____ PAGE EXCERPT

Awesome
REPLM: Document-Level In-Context Few-Shot Relation Extraction via Pre-Trained Language Models
The original implementation of the paper. You can cite the paper as below.
@article{ozyurt2023context,
title={Document-Level In-Context Few-Shot Relation Extraction via Pre-Trained Language Models},
author={Ozyurt, Yilmazcan and Feuerriegel, Stefan and Zhang, Ce},
journal={arXiv preprint arXiv:2310.11085},
year={2023}
}
We used Python 3.8.5 in our experiments.
You can install the requirement libraries via pip install -r requirements.txt
into your new virtual Python environment.
Data pre-processing
First step is to download the DocRED dataset, following the instructions from the original repository. As a result, you should have a new folder ./DocRED
.
Then you can run the pre-processing pipeline DocRED_preprocess/main.sh.
Running our REPLM framework
Run the inference for L different sets of in-context few-shot examples (by changing <seed_no>):
python extract_relations.py --relation <rel_id> --seed <seed_no> --experiments_main_folder experiment_<rel_id> --experiment_folder seed<seed_no>
After running for different seeds, aggregate their results as follows:
python aggregate_extractions.py --temperature <temperature> --threshold <threshold> --experiments_main_folder experiment_<rel_id>
This should yield experiment_<rel_id>/aggretaged_predictions.csv
Running our REPLM framework on OpenAI's GPT models
As our REPLM framework is transferable to other LM backbones, you can easily replace the default LM with your favourite one, such as one of the GPT models from OpenAI. Specifically, if you want to experiment with gpt-3.5-turbo
, you can run the inference via the following:
python extract_relations_openai.py --model_name gpt-3.5-turbo --relation <rel_id> --seed <seed_no> --experiments_main_folder experiment_<rel_id> --experiment_folder seed<seed_no>
Important Note: Don't forget to set OPENAI_API_KEY
environment variable before running the experiments.

________
____ PROVIDED MATERIAL

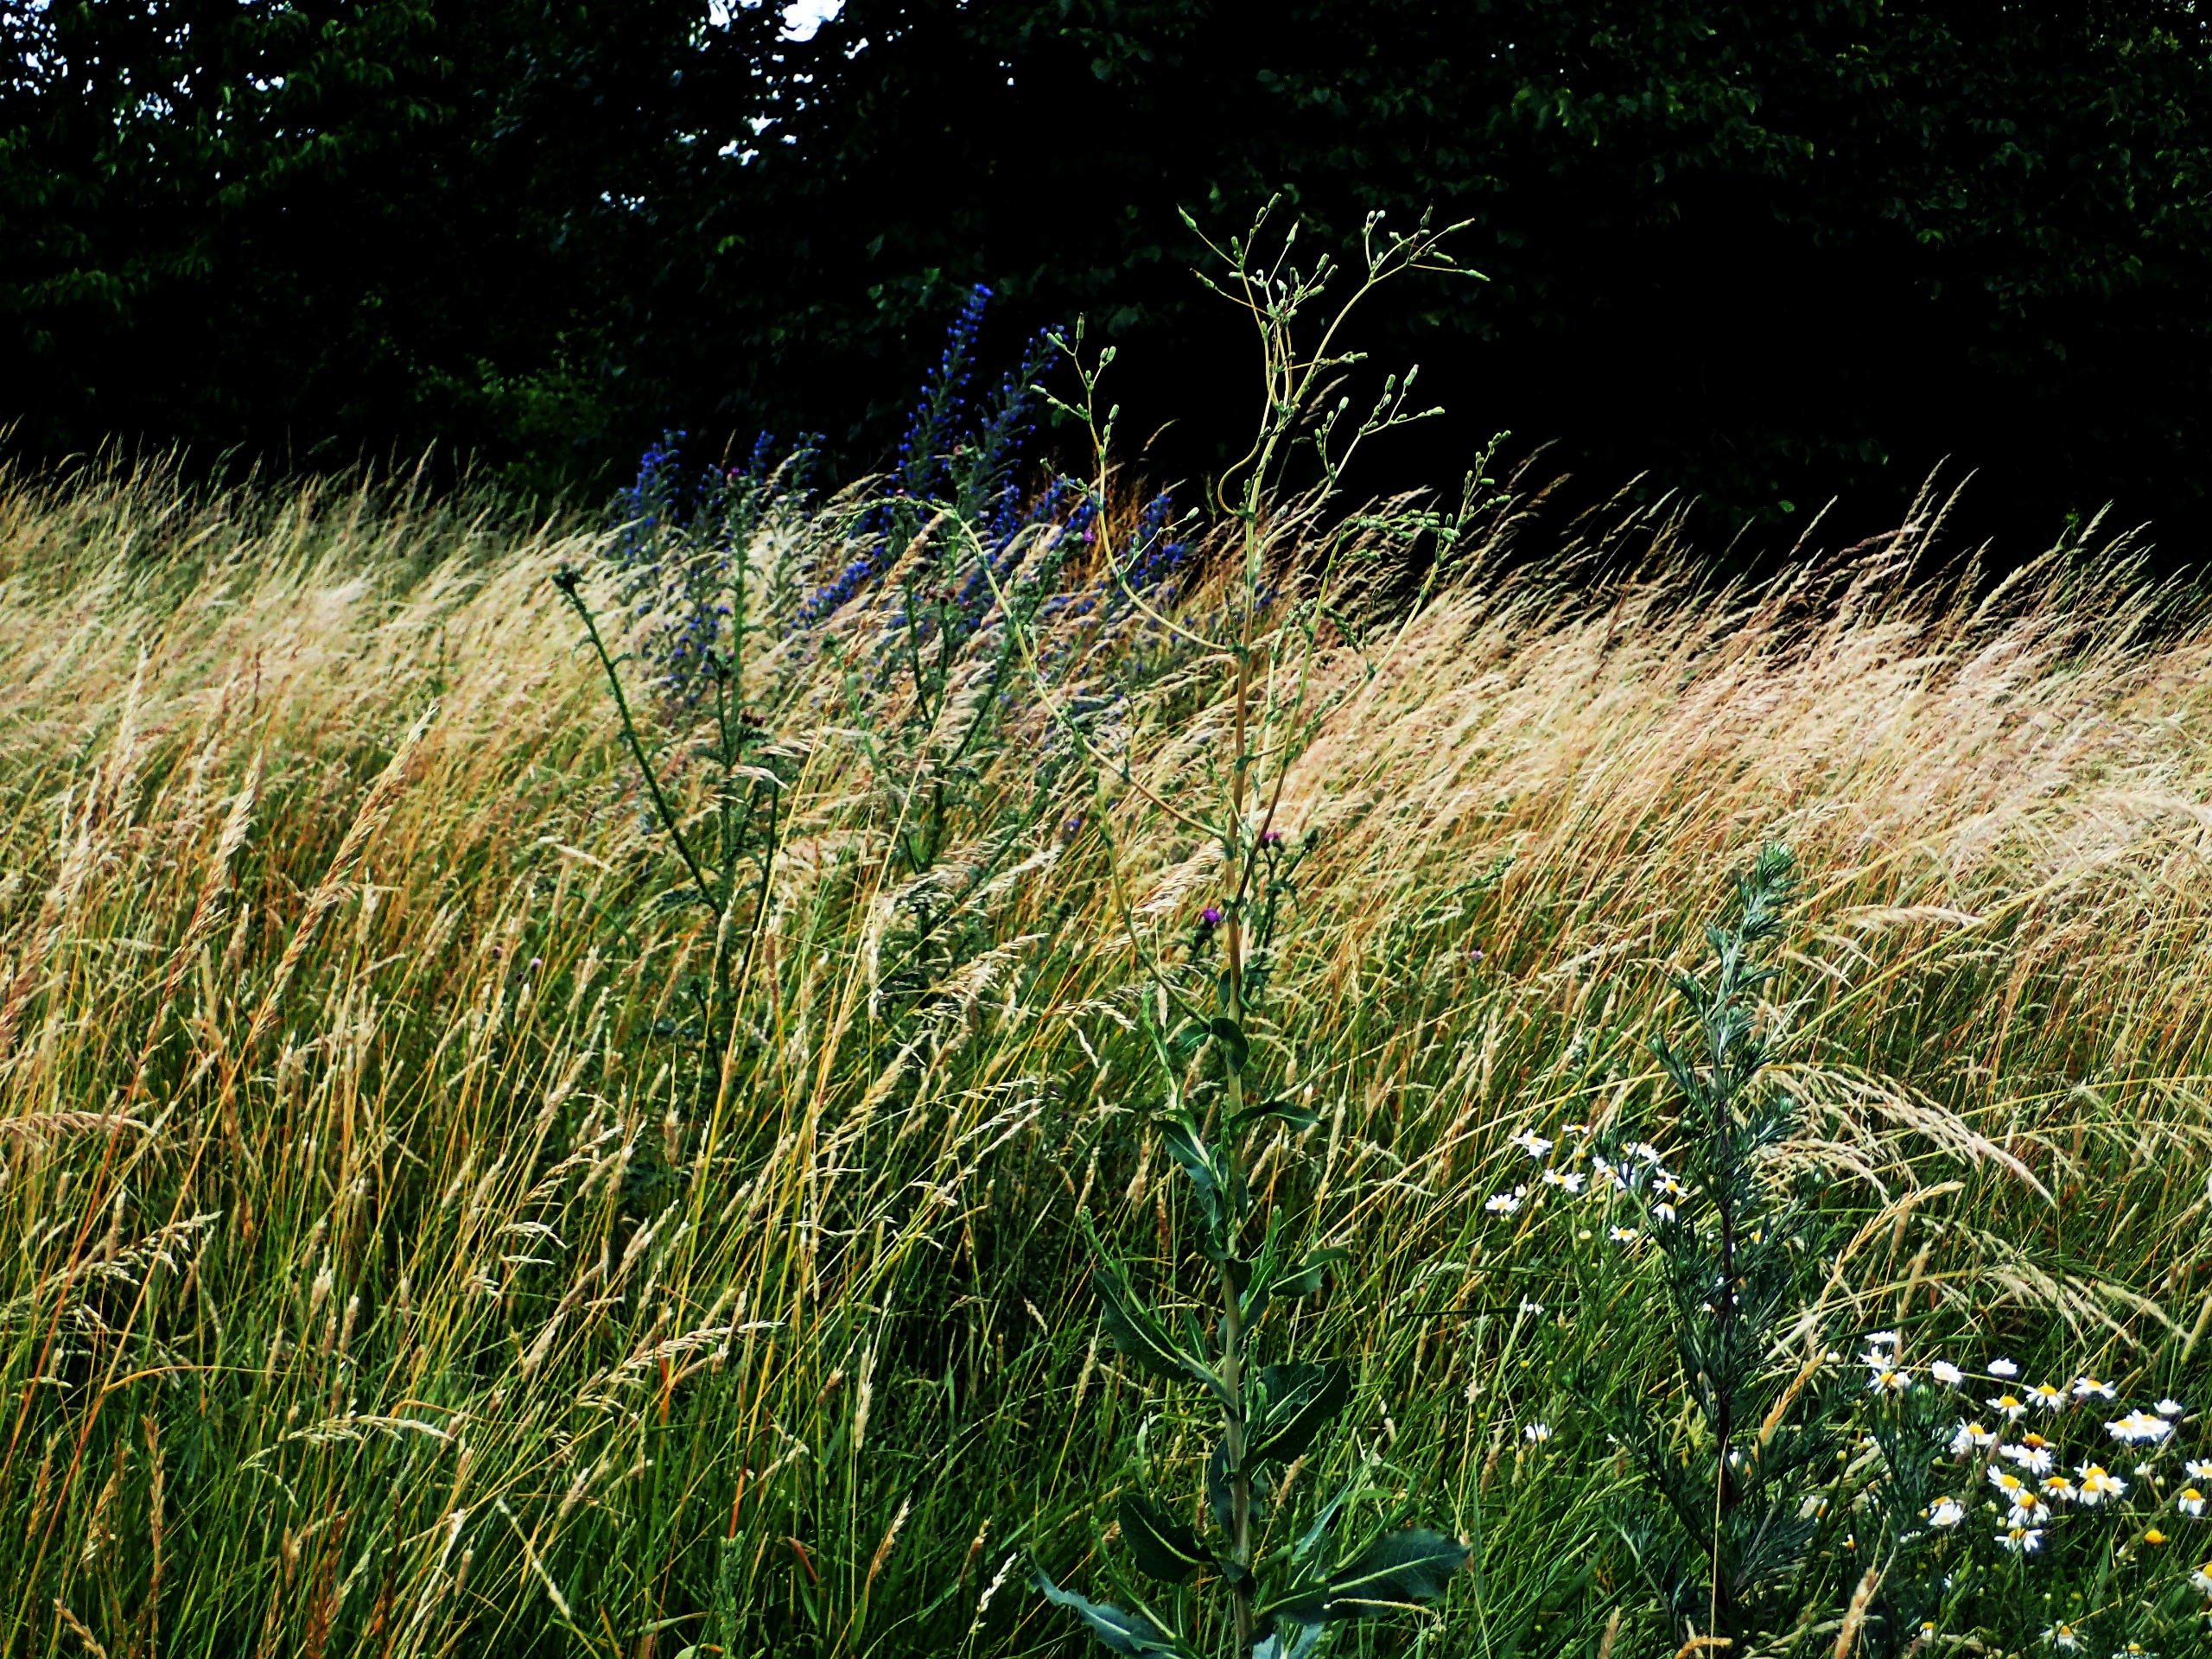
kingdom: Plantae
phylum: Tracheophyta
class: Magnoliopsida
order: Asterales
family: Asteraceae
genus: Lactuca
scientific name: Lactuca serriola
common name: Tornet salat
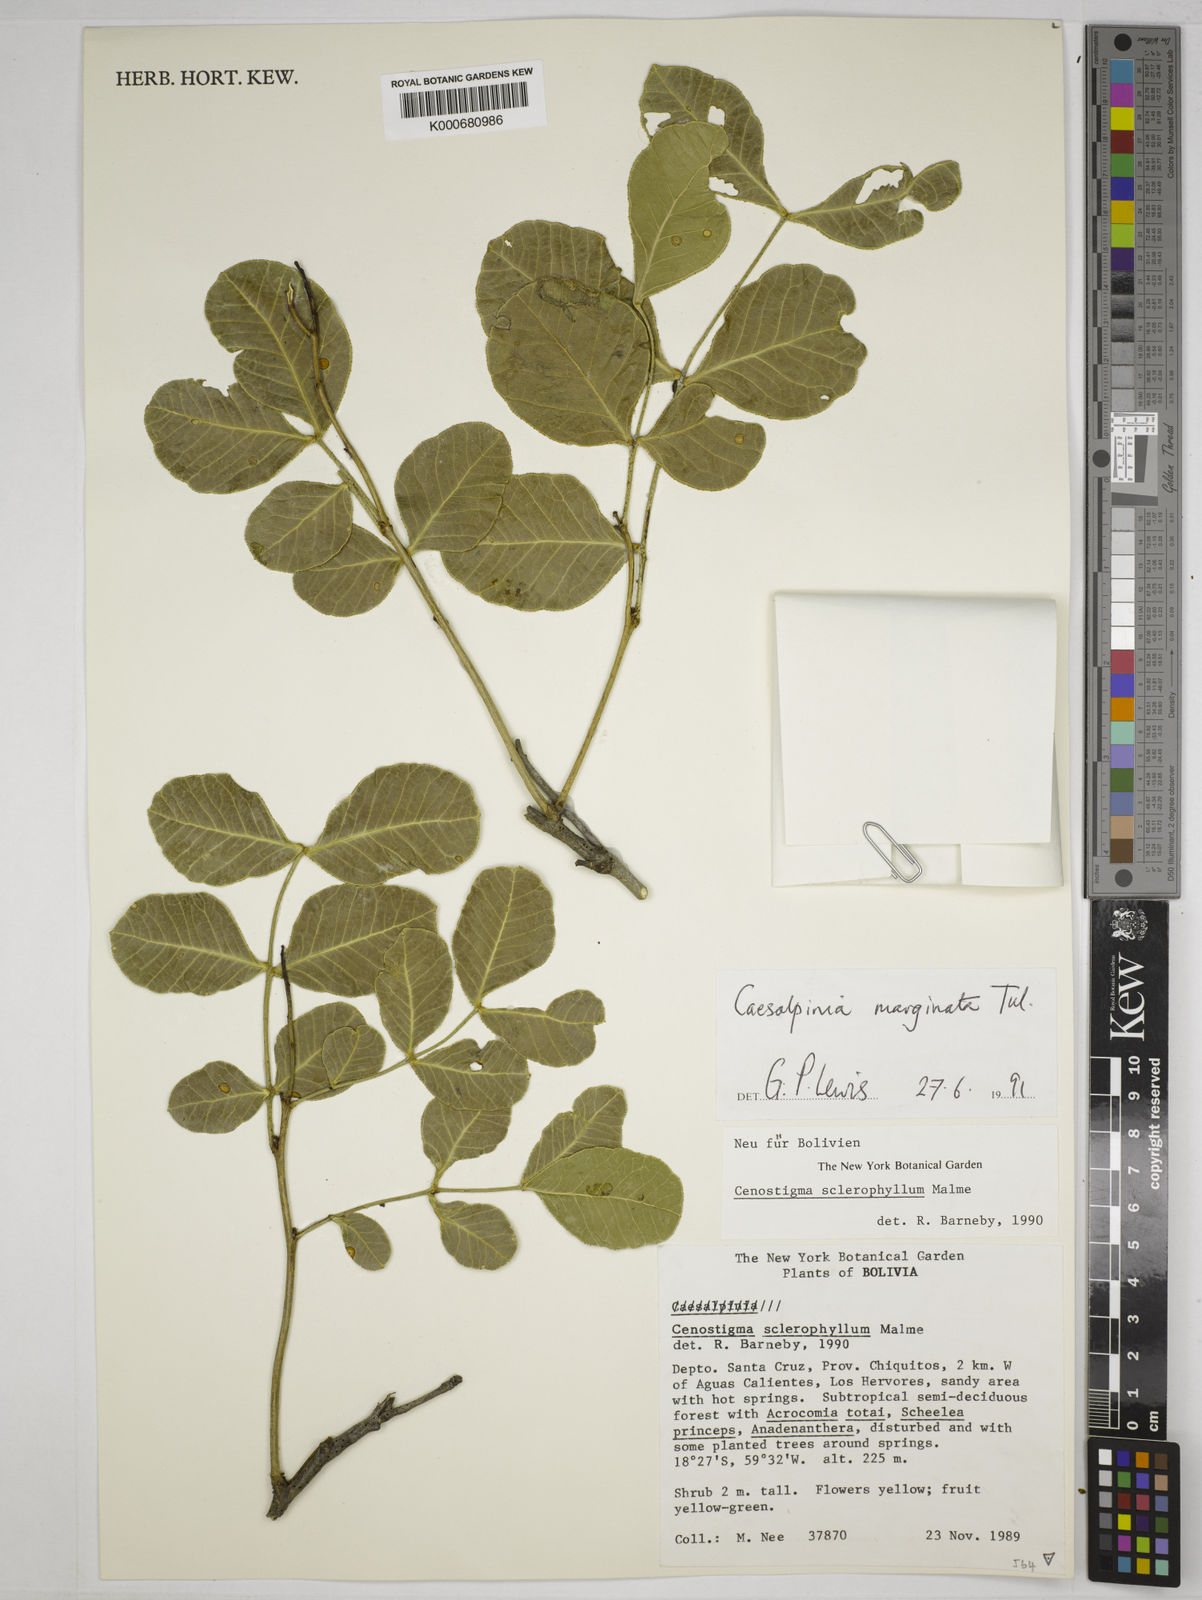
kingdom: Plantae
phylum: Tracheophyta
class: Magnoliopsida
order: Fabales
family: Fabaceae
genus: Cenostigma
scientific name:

________

EXERCISE INSTRUCTIONS ▸
1. Which Python version does the page on REPLM say was used in the experiments?
2. Proceed with the page on REPLM, writing what follows its final sentence.

SET OF ANSWERS ▸
1. Python 3.8.5.

2.
Evaluation via external knowledge base
Extracted relations from DocRED can be further evaluated/compared from WikiData.
To achieve this, first you need to clone simple-wikidata-db and follow the steps there to have a local copy of WikiData. (Of note: One can ideally use the online query service of WikiData instead of a local copy, however, it is too slow to run queries for thousands of extracted relations.)
For convenience we repeat the important steps here:
-
Open the
./simple-wikidata-db
directory, which you recently cloned. -
Fetch the most recent dump of WikiData
wget https://dumps.wikimedia.org/wikidatawiki/entities/latest-all.json.gz
- Run the process (Note: it's a CPU-heavy process)
python simple_wikidata_db/preprocess_dump.py --input_file latest-all.json.gz --out_dir PROCESSED_DATA/ --num_lines_in_dump -1 --processes 200 --batch_size 250000
- The local copy of WikiData should be ready at
./simple-wikidata-db/PROCESSED_DATA
The final step is to compare the extracted relations against WikiData entries
python pred_to_wikidata.py --pred_folder experiment_<rel_id> --pred_file aggregated_predictions.csv --rel_id <rel_id> -p_alias "simple-wikidata-db/PROCESSED_DATA/aliases" -p_rels "simple-wikidata-db/PROCESSED_DATA/entity_rels"
This should yield experiment_<rel_id>/preds_in_wikidata.csv
, which lists the extracted relations from the documents that also appear in the knowledge base WikiData.